━━ STORED DATA ━━

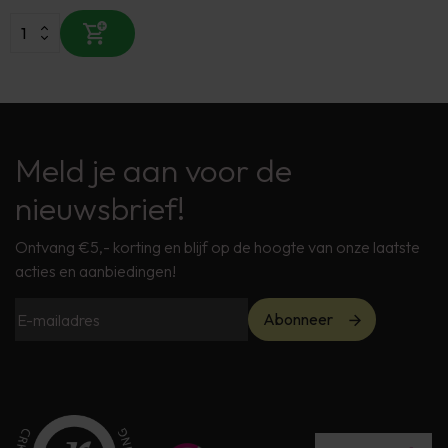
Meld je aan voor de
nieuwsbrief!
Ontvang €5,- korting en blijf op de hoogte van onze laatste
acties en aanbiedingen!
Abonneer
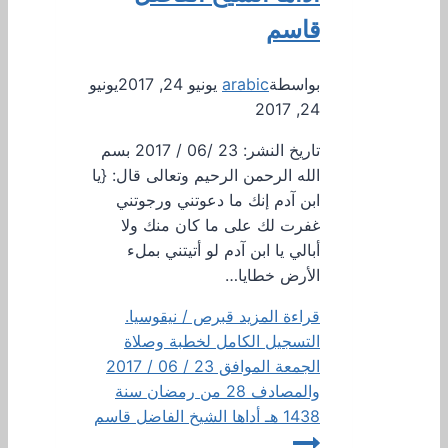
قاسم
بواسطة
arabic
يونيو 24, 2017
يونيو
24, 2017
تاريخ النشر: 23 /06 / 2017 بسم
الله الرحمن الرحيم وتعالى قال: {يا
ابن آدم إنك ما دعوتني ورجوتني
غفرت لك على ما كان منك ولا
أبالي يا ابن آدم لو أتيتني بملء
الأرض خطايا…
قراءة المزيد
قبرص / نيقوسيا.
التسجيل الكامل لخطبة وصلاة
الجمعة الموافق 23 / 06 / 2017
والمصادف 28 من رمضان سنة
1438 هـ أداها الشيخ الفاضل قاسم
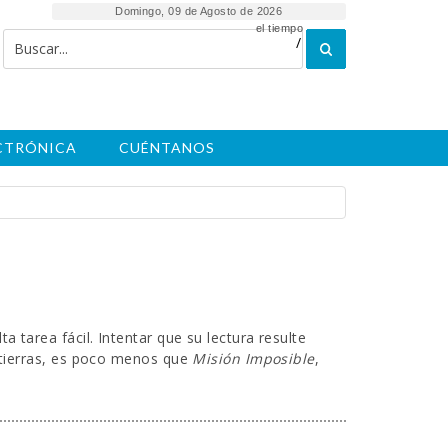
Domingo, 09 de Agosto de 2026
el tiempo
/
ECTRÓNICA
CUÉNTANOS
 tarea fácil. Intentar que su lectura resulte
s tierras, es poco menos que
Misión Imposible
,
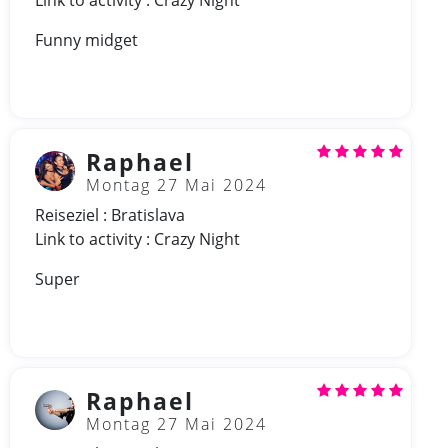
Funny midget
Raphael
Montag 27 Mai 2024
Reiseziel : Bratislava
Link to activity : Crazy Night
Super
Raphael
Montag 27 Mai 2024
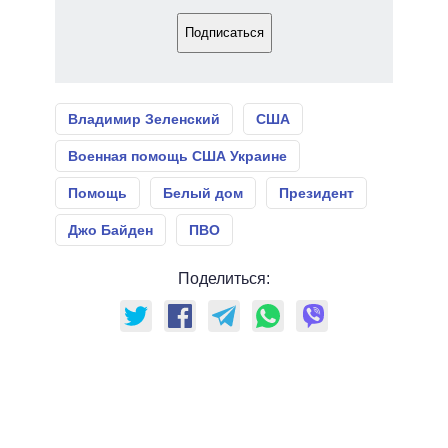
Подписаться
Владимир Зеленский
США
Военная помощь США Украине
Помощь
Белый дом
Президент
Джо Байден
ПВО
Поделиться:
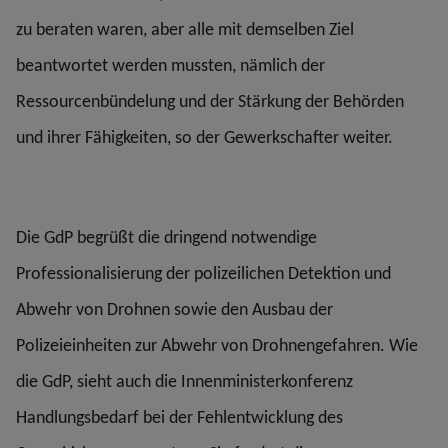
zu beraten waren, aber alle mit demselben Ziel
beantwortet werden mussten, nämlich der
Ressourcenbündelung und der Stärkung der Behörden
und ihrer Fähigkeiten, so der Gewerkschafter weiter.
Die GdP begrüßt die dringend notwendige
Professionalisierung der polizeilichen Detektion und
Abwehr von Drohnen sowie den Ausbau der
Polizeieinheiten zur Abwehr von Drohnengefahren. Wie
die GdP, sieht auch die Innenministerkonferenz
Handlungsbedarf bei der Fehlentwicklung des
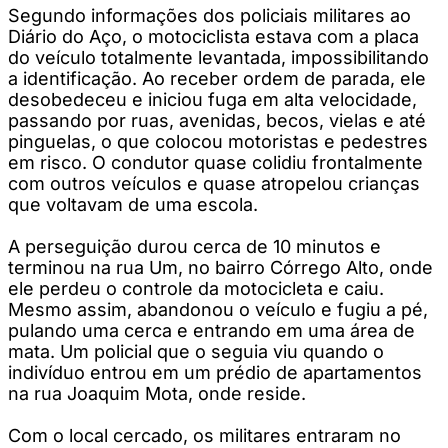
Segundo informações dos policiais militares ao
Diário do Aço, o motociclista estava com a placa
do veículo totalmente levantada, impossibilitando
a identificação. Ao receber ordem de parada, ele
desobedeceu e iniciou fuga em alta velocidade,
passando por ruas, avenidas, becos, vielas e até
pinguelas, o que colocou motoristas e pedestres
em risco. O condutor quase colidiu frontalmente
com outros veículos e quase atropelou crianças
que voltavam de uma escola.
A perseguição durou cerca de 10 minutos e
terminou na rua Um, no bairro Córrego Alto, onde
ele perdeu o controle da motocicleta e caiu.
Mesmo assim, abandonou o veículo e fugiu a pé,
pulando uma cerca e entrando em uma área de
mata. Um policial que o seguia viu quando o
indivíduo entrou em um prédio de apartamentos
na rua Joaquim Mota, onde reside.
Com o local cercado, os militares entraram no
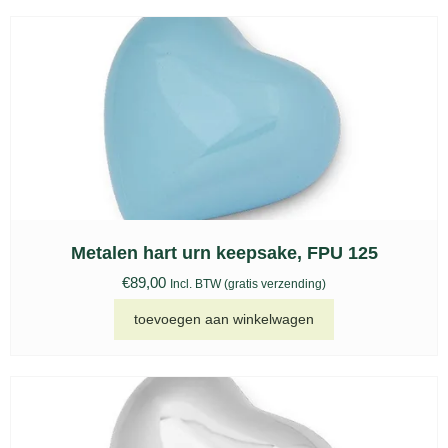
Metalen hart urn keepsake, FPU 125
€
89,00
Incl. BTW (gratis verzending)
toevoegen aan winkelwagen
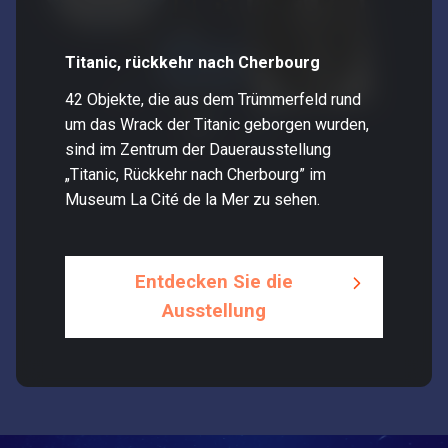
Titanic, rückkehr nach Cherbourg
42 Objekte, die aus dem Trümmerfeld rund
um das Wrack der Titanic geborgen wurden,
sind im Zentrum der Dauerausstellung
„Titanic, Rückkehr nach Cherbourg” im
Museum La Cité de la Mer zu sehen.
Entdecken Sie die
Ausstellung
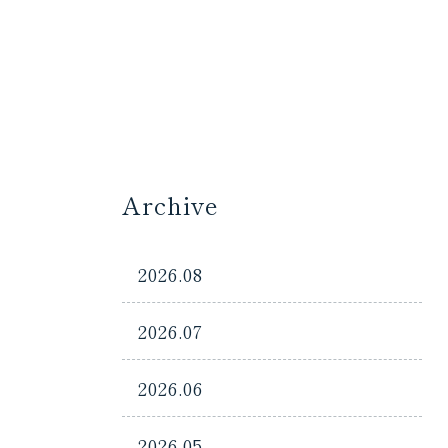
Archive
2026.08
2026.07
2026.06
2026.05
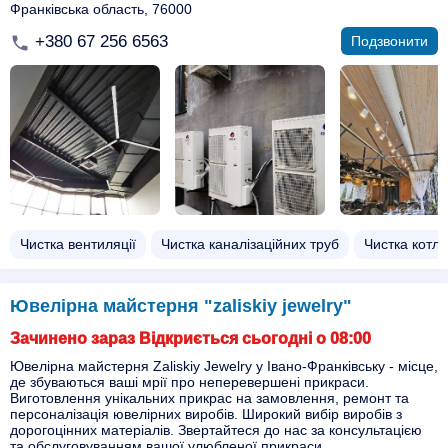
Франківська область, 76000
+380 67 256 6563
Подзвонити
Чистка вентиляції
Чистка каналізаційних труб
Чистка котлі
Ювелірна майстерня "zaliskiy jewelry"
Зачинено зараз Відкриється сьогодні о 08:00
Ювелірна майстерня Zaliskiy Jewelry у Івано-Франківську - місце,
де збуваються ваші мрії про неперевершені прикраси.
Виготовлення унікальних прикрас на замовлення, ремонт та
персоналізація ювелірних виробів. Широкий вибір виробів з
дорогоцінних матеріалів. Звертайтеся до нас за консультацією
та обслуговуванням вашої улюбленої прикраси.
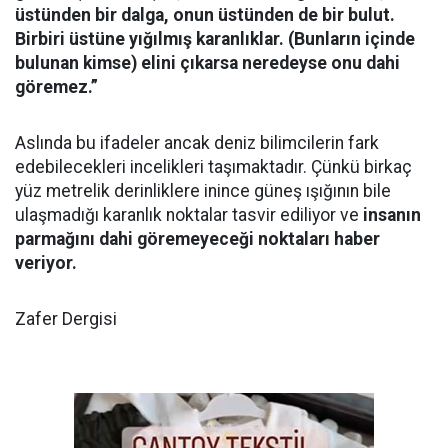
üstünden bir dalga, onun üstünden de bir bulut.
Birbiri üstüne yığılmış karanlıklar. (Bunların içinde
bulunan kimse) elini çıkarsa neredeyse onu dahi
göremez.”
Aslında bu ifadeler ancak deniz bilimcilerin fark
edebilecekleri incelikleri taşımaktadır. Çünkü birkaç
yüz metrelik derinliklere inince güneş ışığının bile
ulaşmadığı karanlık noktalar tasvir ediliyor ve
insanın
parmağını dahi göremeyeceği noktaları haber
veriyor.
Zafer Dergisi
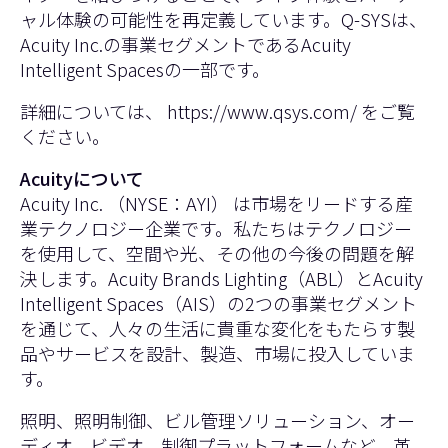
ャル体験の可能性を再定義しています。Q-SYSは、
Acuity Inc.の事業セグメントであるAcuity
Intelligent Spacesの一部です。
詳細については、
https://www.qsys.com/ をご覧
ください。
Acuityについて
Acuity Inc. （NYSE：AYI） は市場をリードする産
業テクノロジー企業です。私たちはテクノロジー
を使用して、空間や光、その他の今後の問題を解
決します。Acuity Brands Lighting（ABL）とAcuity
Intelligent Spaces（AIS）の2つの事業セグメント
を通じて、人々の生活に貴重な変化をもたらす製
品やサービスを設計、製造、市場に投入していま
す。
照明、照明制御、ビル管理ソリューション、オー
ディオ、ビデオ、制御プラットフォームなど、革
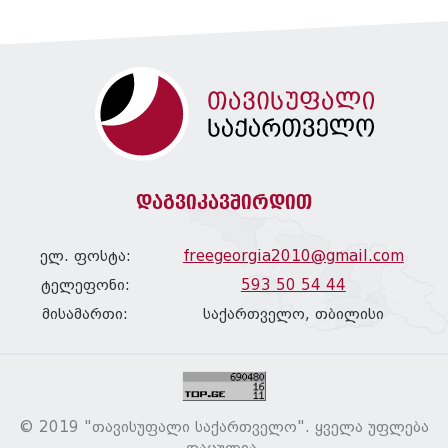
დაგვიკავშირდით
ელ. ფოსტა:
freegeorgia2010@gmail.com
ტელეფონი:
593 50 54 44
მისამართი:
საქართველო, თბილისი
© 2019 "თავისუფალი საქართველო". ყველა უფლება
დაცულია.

━━━

### PROBLEM TO SOLVE
Look through the data above and report every line in which "Intelligent" appears.

### SOLUTION TO THE EXERCISE
Intelligent Spacesの一部です。
Intelligent Spaces（AIS）の2つの事業セグメント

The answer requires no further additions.